Support Vector Machines: SVMs are less prone to overfitting, especially when using a large margin (C parameter) and appropriate kernel functions. They tend to generalize well to new data.
- Handling Imbalanced Data:
Decision Trees: Decision trees can be biased towards the majority class in imbalanced datasets, as they tend to choose the splits that minimize impurity, which may not be ideal for the minority class.
Support Vector Machines: SVMs can handle imbalanced data better because they aim to maximize the margin and are less influenced by class distribution.
- Computation and Memory Requirements:
Decision trees are generally computationally less expensive and require less memory compared to SVMs, especially when dealing with large datasets.
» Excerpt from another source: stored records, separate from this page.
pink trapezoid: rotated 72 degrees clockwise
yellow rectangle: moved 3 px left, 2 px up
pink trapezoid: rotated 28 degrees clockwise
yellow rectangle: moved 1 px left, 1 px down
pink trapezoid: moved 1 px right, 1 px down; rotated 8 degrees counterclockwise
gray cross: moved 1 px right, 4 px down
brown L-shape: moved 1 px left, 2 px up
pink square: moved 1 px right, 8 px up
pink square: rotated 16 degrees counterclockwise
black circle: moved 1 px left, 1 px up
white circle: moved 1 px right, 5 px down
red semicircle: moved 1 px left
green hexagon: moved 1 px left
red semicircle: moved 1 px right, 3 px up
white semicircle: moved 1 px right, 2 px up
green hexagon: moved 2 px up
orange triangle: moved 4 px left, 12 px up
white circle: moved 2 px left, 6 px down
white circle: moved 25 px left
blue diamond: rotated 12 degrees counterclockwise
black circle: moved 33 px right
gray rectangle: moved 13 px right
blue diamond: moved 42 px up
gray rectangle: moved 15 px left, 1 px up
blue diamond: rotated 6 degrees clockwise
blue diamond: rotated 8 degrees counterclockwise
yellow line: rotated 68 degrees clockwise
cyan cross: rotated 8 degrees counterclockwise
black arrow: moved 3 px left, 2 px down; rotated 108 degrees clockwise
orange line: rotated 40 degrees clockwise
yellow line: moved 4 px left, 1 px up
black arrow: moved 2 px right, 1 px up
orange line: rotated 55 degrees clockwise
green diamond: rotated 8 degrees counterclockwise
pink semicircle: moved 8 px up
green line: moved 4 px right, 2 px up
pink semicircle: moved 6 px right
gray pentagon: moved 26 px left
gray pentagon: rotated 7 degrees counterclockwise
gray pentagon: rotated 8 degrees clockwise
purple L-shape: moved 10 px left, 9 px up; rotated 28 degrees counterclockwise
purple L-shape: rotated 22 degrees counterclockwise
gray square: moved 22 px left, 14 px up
In summary, the choice between decision trees and SVMs depends on the specific characteristics of your dataset and the interpretability requirements. Decision trees are often favored for their simplicity and interpretability, while SVMs are powerful for cases where finding a well-defined margin is essential or when dealing with high-dimensional data.
Practice
In this section you will evaluate the quality of the SVM models trained above using the hinge loss metric (https://scikit-learn.org/stable/modules/generated/sklearn.metrics.hinge_loss.html). Run inference on the test set using both Scikit-Learn and Snap ML models. Compute the hinge loss metric for both sets of predictions. Print the hinge losses of Scikit-Learn and Snap ML.
# get the confidence scores for the test samples
sklearn_pred = sklearn_svm.decision_function(X_test)
# evaluate the hinge loss metric from the predictions
loss_sklearn = hinge_loss(y_test, sklearn_pred)
print("[Scikit-Learn] Hinge loss: {0:.3f}".format(loss_sklearn))
Hinge Loss
Hinge loss is a function popularly used in support vector machine algorithms to measure the distance of data points from the decision boundary. This helps approximate the possibility of incorrect predictions and evaluate the model's performance.